Greg Quinlan of the New Jersey Family Policy Council also thanked Christie:

The concept of this legislation was repugnant on its face. The bill would have preyed on the poorest of women, who may have been tempted to escape difficult or desperate financial situations by carrying someone else’s child for large sums of money some estimates as much as $60,000 to $100,000. This would commercialize pregnancy in unimagined ways as well as violating the filial rights of the child and maternal rights of the “carrying” mother. We are talking about human beings, not commercial products.

The New Jersey Bioethics Commission was created to study the issue of surrogacy after the New Jersey Supreme Court in 1988 ruled unanimously against surrogacy in the famous Baby M case. The bipartisan commission, comprised of persons from diverse groups included physicians, scientists, mental health professionals, and attorneys, performed research, held public hearings, and gathered information for over 18 months. Three years later the Commission published their findings in a 171-page report. The report condemned all forms of surrogacy, including gestational surrogacy.
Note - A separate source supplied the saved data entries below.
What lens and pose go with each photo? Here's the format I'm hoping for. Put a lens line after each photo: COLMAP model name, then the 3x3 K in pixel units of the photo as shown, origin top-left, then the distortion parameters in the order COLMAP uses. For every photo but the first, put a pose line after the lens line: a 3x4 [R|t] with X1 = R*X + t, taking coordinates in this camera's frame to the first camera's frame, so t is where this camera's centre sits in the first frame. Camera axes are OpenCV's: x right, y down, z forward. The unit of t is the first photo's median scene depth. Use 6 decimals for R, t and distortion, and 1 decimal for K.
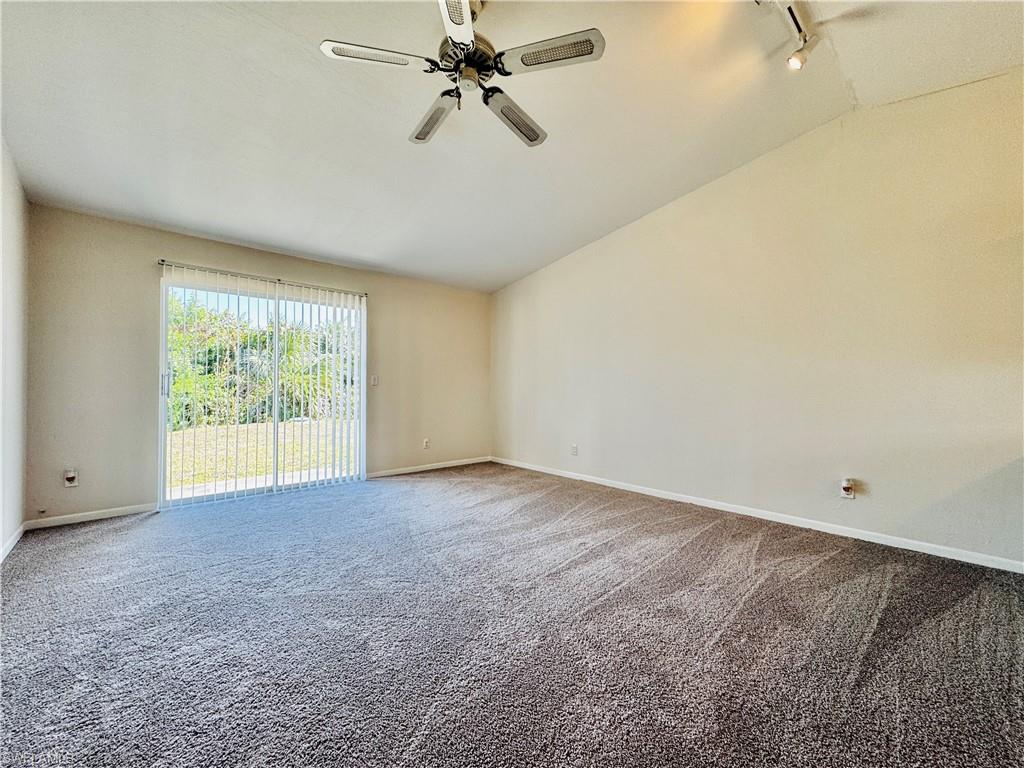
lens RADIAL K [[408.9, 0, 512.8], [0, 408.9, 385.4], [0, 0, 1]] dist [-0.005472, 0.001357]
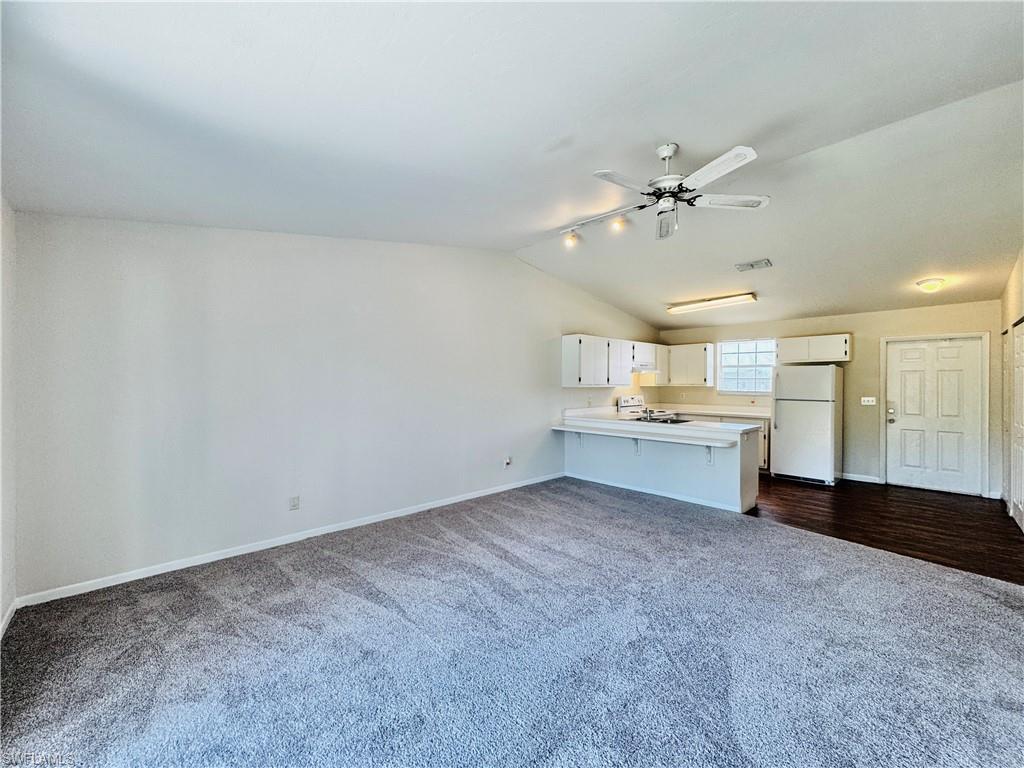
lens RADIAL K [[408.9, 0, 511.7], [0, 408.9, 383.1], [0, 0, 1]] dist [-0.005472, 0.001357]
pose [[-0.013015, -0.004339, 0.999906, -1.188674], [-0.003618, 0.999984, 0.004292, -0.127312], [-0.999909, -0.003562, -0.013030, 1.238341]]
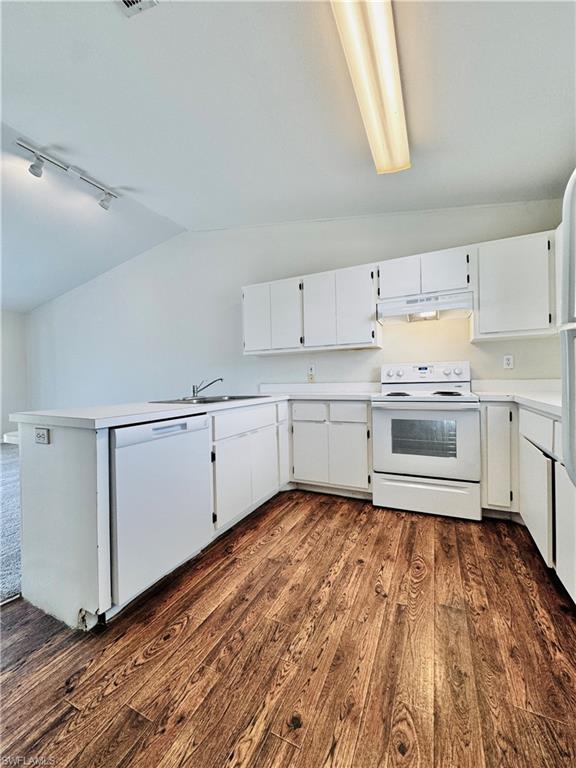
lens RADIAL K [[306.7, 0, 288.6], [0, 306.7, 382.4], [0, 0, 1]] dist [-0.005472, 0.001357]
pose [[0.926055, -0.027058, 0.376417, 0.892360], [0.025716, 0.999632, 0.008592, 0.026366], [-0.376511, 0.001723, 0.926411, -0.593789]]
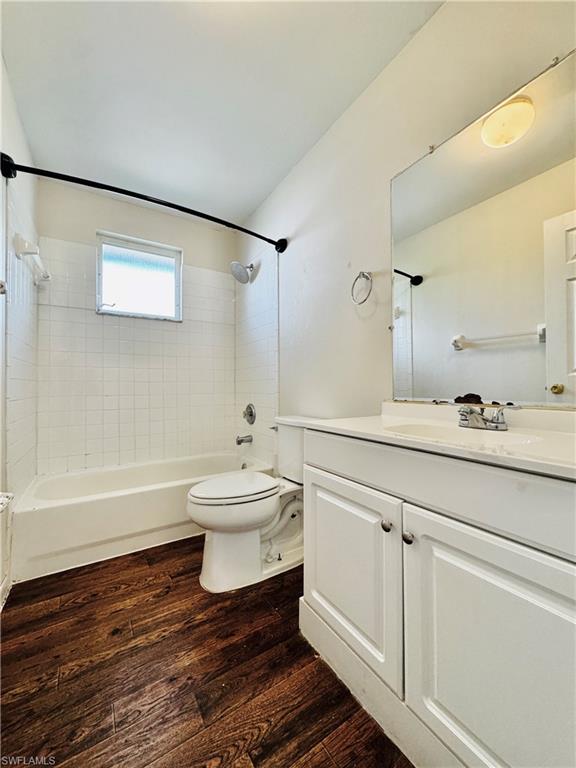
lens RADIAL K [[306.7, 0, 287.4], [0, 306.7, 382.4], [0, 0, 1]] dist [-0.005472, 0.001357]
pose [[-0.986851, 0.007916, 0.161438, 0.955301], [0.006008, 0.999906, -0.012307, 0.065301], [-0.161521, -0.011175, -0.986806, 0.472236]]
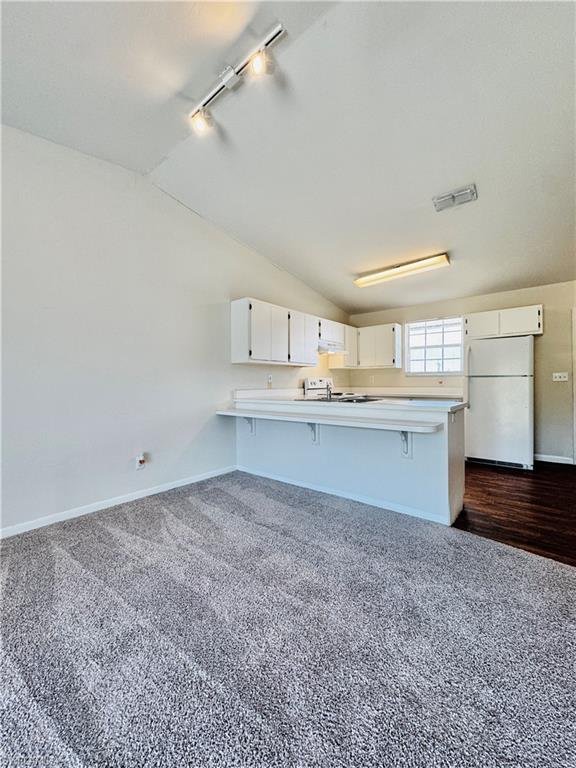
lens RADIAL K [[306.7, 0, 289.7], [0, 306.7, 382.9], [0, 0, 1]] dist [-0.005472, 0.001357]
pose [[-0.141253, -0.002601, 0.989970, -0.267128], [0.004965, 0.999982, 0.003336, 0.002561], [-0.989961, 0.005387, -0.141237, 0.822484]]
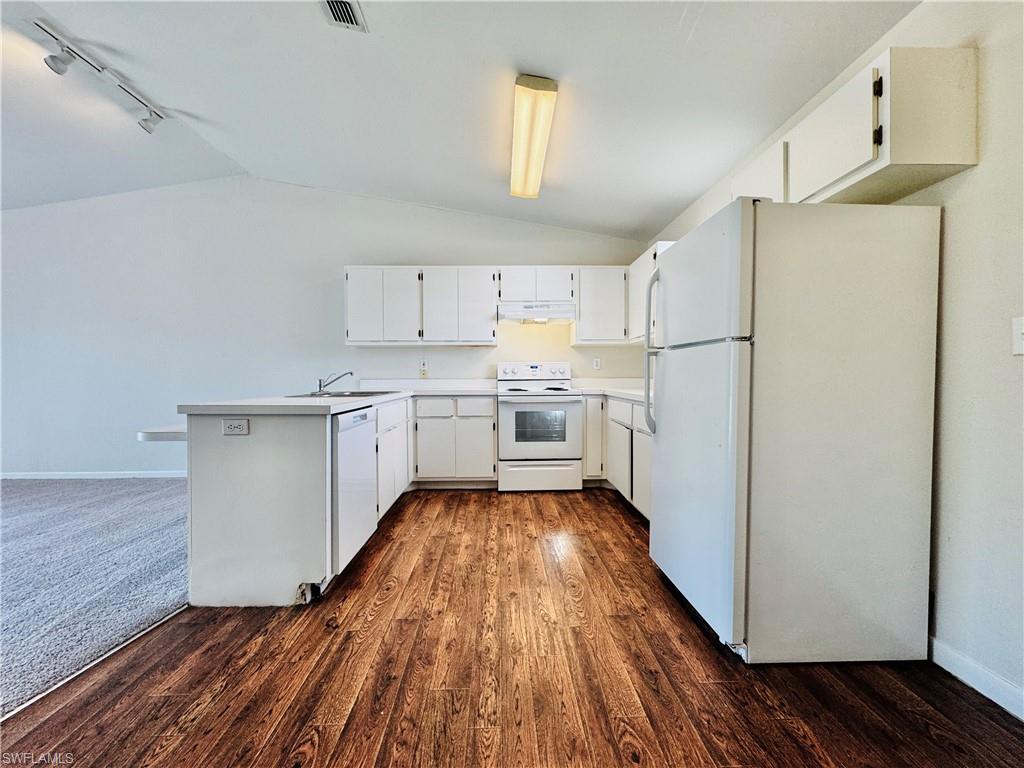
lens RADIAL K [[408.9, 0, 510.9], [0, 408.9, 383.5], [0, 0, 1]] dist [-0.005472, 0.001357]
pose [[0.650915, -0.021413, 0.758848, 0.426588], [0.007994, 0.999740, 0.021353, 0.028649], [-0.759108, -0.007832, 0.650917, -0.756306]]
It recommended legislation to strongly discourage the practice of surrogacy, including limited criminal sanctions and rules for awarding custody of the human beings born as a result.
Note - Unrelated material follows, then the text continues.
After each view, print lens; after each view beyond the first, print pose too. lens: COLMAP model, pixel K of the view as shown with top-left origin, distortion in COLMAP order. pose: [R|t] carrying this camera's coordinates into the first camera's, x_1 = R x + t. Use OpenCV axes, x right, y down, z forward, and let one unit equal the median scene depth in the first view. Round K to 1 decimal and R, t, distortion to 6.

Kathleen Sloan, Consultant to the Center for Bioethics and Culture, also applauded the veto:

Women’s health and human rights advocates are popping champagne corks all over the country today. Legislation that would have allowed commercial surrogacy in the state of New Jersey, without protections for women who serve as surrogates and no regulation of the fertility industry, was vetoed. Virtually written by surrogacy brokers, the blatant commercial exploitation of women contained in this legislation is staggering.

The Governor stated in his absolute veto, “I am not satisfied that these questions have been sufficiently studied by the Legislature at this time. Validating contracts for the birth of children is a step that cannot be taken without the most serious inquiry, reflection, and consensus.”